Render each line of the material below as a numbered list, omitting blank lines and leaving the pictures out.
---------- SOURCE MATERIAL
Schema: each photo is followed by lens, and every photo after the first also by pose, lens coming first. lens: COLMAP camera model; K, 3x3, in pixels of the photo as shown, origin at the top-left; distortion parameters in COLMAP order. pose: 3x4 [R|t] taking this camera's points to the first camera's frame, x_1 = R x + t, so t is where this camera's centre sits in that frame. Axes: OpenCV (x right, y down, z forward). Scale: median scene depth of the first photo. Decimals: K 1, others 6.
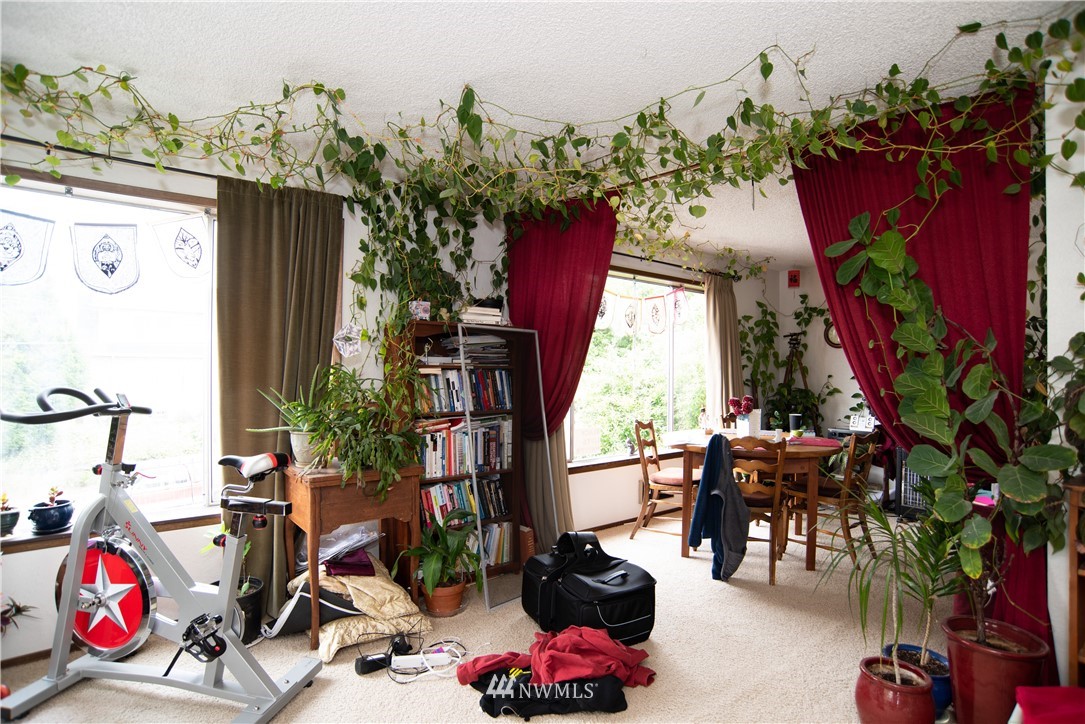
lens RADIAL K [[556.0, 0, 544.6], [0, 556.0, 365.5], [0, 0, 1]] dist [-0.042438, 0.001462]
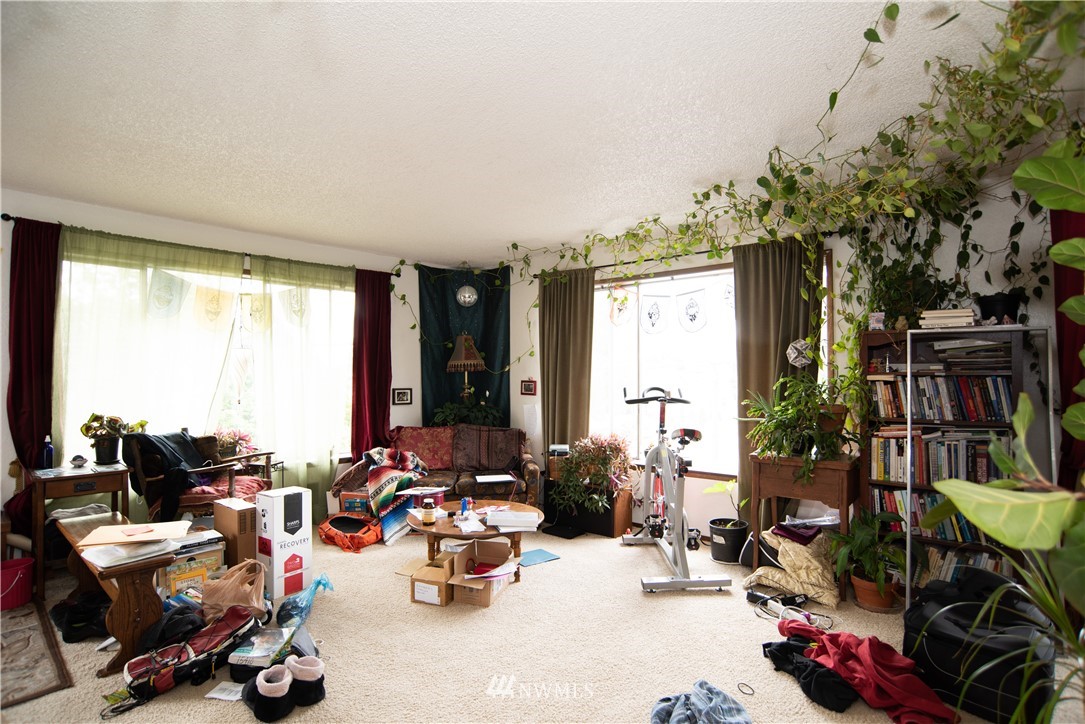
lens RADIAL K [[556.0, 0, 546.7], [0, 556.0, 361.3], [0, 0, 1]] dist [-0.042438, 0.001462]
pose [[0.205374, -0.027261, -0.978304, 0.756925], [0.020449, 0.999513, -0.023559, -0.011704], [0.978470, -0.015167, 0.205832, 0.187338]]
--------------------
__ANSWER TO THE EXERCISE__.
1. Schema: each photo is followed by lens, and every photo after the first also by pose, lens coming first. lens: COLMAP camera model; K, 3x3, in pixels of the photo as shown, origin at the top-left; distortion parameters in COLMAP order. pose: 3x4 [R|t] taking this camera's points to the first camera's frame, x_1 = R x + t, so t is where this camera's centre sits in that frame. Axes: OpenCV (x right, y down, z forward). Scale: median scene depth of the first photo. Decimals: K 1, others 6.
2. lens RADIAL K [[556.0, 0, 544.6], [0, 556.0, 365.5], [0, 0, 1]] dist [-0.042438, 0.001462]
3. lens RADIAL K [[556.0, 0, 546.7], [0, 556.0, 361.3], [0, 0, 1]] dist [-0.042438, 0.001462]
4. pose [[0.205374, -0.027261, -0.978304, 0.756925], [0.020449, 0.999513, -0.023559, -0.011704], [0.978470, -0.015167, 0.205832, 0.187338]]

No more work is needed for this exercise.